Integration and imputation of GBS-derived and DArTseq-derived SNP markers in assessing genetic diversity of bread wheat genotypes

Overview

This study integrated single nucleotide polymorphism (SNP) markers derived from two distinct genotyping platforms—Genotyping-by-Sequencing (GBS) and Diversity Array Technology sequencing (DArTseq)—to comprehensively assess genetic diversity within Iranian bread wheat germplasm. The research addressed the technical challenge of unifying molecular marker datasets from heterogeneous genotyping sources through imputation methodology, enabling consolidated analysis of 357 wheat accessions with complementary marker information.

Methods and approach

The analysis employed sequential imputation of missing genotypic data to integrate GBS-derived and DArTseq-derived SNP markers. Initial imputation of missing data for 357 Iranian bread wheat accessions genotyped via GBS substantially increased the number of usable SNP markers from the GBS platform. Subsequent imputation utilized a reference panel of 90 accessions genotyped with DArTseq technology to impute markers for remaining genotypes. The consolidated dataset comprised 46,876 GBS-derived SNP markers and 3,417 DArTseq-derived SNP markers of high quality. Genetic diversity was assessed through cluster analysis, and selection signatures were detected via fixation index (Fst) calculations to identify genomic regions exhibiting elevated differentiation between populations. Functional annotation of candidate regions under selection examined gene ontology enrichment.

Results

The integrated marker dataset effectively distinguished cultivars from landraces and stratified the 357 genotypes into three discrete cluster groups. High complementarity between the two marker systems was demonstrated through concordant patterns of diversity assessment. Fst-based analysis identified genomic regions exhibiting signatures of natural and artificial selection. Genes located within these selection signature regions were predominantly involved in DNA transcriptional regulation, cell wall organization, protein phosphorylation, and biotic stress defense mechanisms—pathways particularly relevant to population differentiation under environmental pressure. In contrast, genes associated with DArTseq-derived SNP markers demonstrated enrichment in broader functional categories including transcriptional regulation and cell structural processes, suggesting potentially lower directional selection sensitivity for this platform.
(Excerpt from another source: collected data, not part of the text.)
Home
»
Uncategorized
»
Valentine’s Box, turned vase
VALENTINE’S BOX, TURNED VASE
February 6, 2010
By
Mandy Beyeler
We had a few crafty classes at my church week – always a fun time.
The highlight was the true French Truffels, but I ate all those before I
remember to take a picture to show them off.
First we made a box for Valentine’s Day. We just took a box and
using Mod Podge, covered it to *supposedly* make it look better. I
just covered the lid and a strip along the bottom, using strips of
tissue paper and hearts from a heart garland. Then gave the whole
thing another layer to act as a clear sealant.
Despite this differential functional profile, DArTseq-derived markers identified distinct selection signatures, demonstrating their complementary contribution to genomic analysis.

Implications

The methodological framework developed here provides a general approach for integrating multi-platform SNP marker datasets through imputation, addressing a substantial technical barrier in comparative genomic studies where samples have been genotyped through heterogeneous platforms. The resulting consolidated dataset represents a foundational genomic resource for downstream applications in wheat germplasm analysis, including genome-wide association studies and genomic prediction of agronomic traits relevant to breeding objectives. The differential functional enrichment patterns observed between GBS and DArTseq selection signatures indicate platform-specific sensitivity to different categories of selection pressure, suggesting that concurrent deployment of complementary genotyping platforms may enhance detection of selection signatures operating across variable genomic contexts.